What to produce: In the data that follows, find the line with "يشمل الحفاظ على"; transcribe it, every later line up to the one with "بالإضافة إلى عدم", and that line as well, exactly and with no others.
= Beginning of Section =
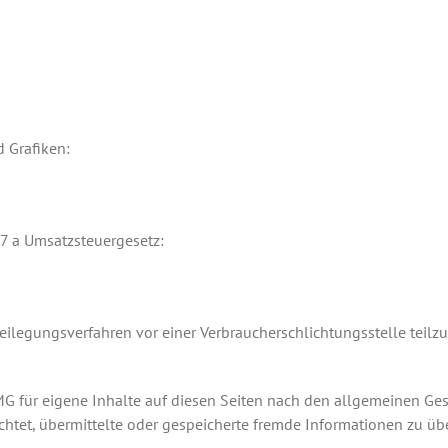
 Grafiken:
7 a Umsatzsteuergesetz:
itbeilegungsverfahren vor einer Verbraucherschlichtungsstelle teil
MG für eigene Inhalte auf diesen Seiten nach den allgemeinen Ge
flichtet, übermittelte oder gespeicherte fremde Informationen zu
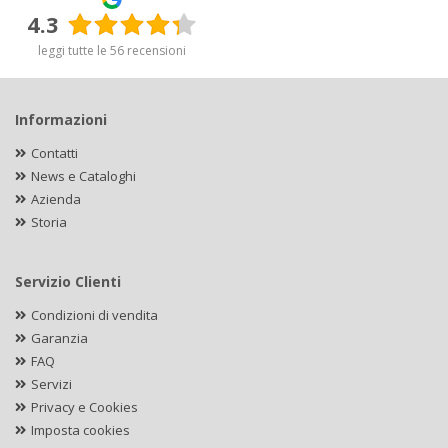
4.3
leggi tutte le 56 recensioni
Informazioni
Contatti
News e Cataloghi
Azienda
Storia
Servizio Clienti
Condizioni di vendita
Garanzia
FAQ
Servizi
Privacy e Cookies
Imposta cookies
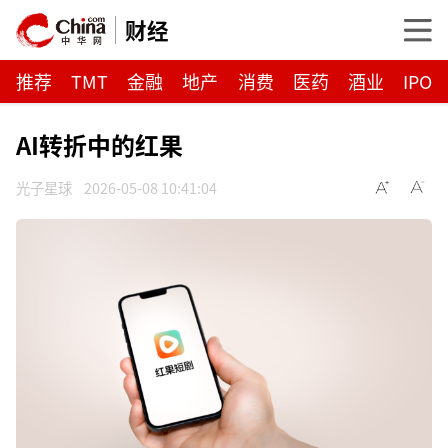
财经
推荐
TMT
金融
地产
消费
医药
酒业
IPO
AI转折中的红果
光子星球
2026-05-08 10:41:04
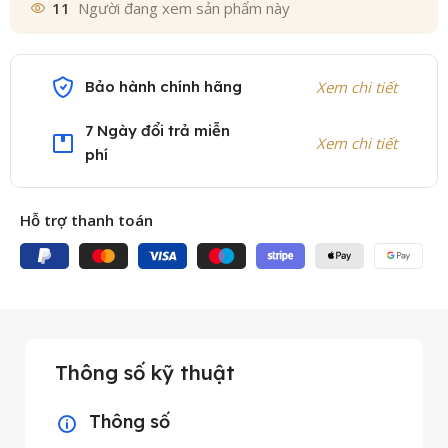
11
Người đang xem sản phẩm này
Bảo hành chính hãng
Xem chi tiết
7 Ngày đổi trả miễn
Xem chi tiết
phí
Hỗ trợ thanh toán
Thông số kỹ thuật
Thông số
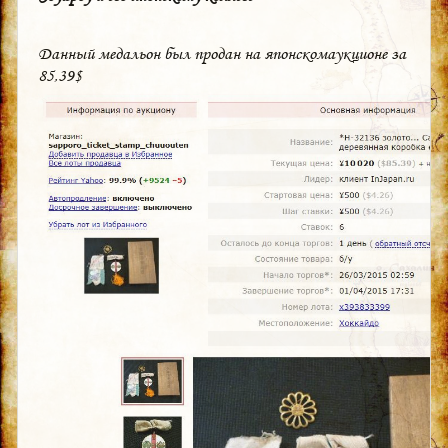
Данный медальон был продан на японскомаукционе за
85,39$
= End of Section =
= Beginning of Section =
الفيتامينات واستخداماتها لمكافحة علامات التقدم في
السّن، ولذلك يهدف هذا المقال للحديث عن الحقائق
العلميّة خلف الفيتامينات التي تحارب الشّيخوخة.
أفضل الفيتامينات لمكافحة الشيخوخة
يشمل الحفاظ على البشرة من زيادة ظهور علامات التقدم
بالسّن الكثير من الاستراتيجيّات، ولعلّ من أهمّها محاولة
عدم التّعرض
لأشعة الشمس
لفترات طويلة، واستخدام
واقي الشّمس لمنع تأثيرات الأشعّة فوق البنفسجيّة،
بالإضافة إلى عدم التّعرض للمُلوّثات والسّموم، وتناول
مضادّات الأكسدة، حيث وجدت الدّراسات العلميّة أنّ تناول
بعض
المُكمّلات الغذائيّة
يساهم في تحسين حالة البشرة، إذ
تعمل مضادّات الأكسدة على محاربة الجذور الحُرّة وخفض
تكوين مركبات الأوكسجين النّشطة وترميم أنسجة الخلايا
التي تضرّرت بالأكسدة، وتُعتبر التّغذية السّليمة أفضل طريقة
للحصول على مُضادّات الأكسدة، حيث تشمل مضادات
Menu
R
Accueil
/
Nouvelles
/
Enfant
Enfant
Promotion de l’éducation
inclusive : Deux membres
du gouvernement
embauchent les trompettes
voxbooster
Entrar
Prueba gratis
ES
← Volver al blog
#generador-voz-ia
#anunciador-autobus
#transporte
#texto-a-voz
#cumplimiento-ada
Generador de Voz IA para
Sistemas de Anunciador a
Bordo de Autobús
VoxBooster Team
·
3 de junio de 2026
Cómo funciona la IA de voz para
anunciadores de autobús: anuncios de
= End of Section =
Response box:
يشمل الحفاظ على البشرة من زيادة ظهور علامات التقدم
بالسّن الكثير من الاستراتيجيّات، ولعلّ من أهمّها محاولة
عدم التّعرض
لأشعة الشمس
لفترات طويلة، واستخدام
واقي الشّمس لمنع تأثيرات الأشعّة فوق البنفسجيّة،
بالإضافة إلى عدم التّعرض للمُلوّثات والسّموم، وتناول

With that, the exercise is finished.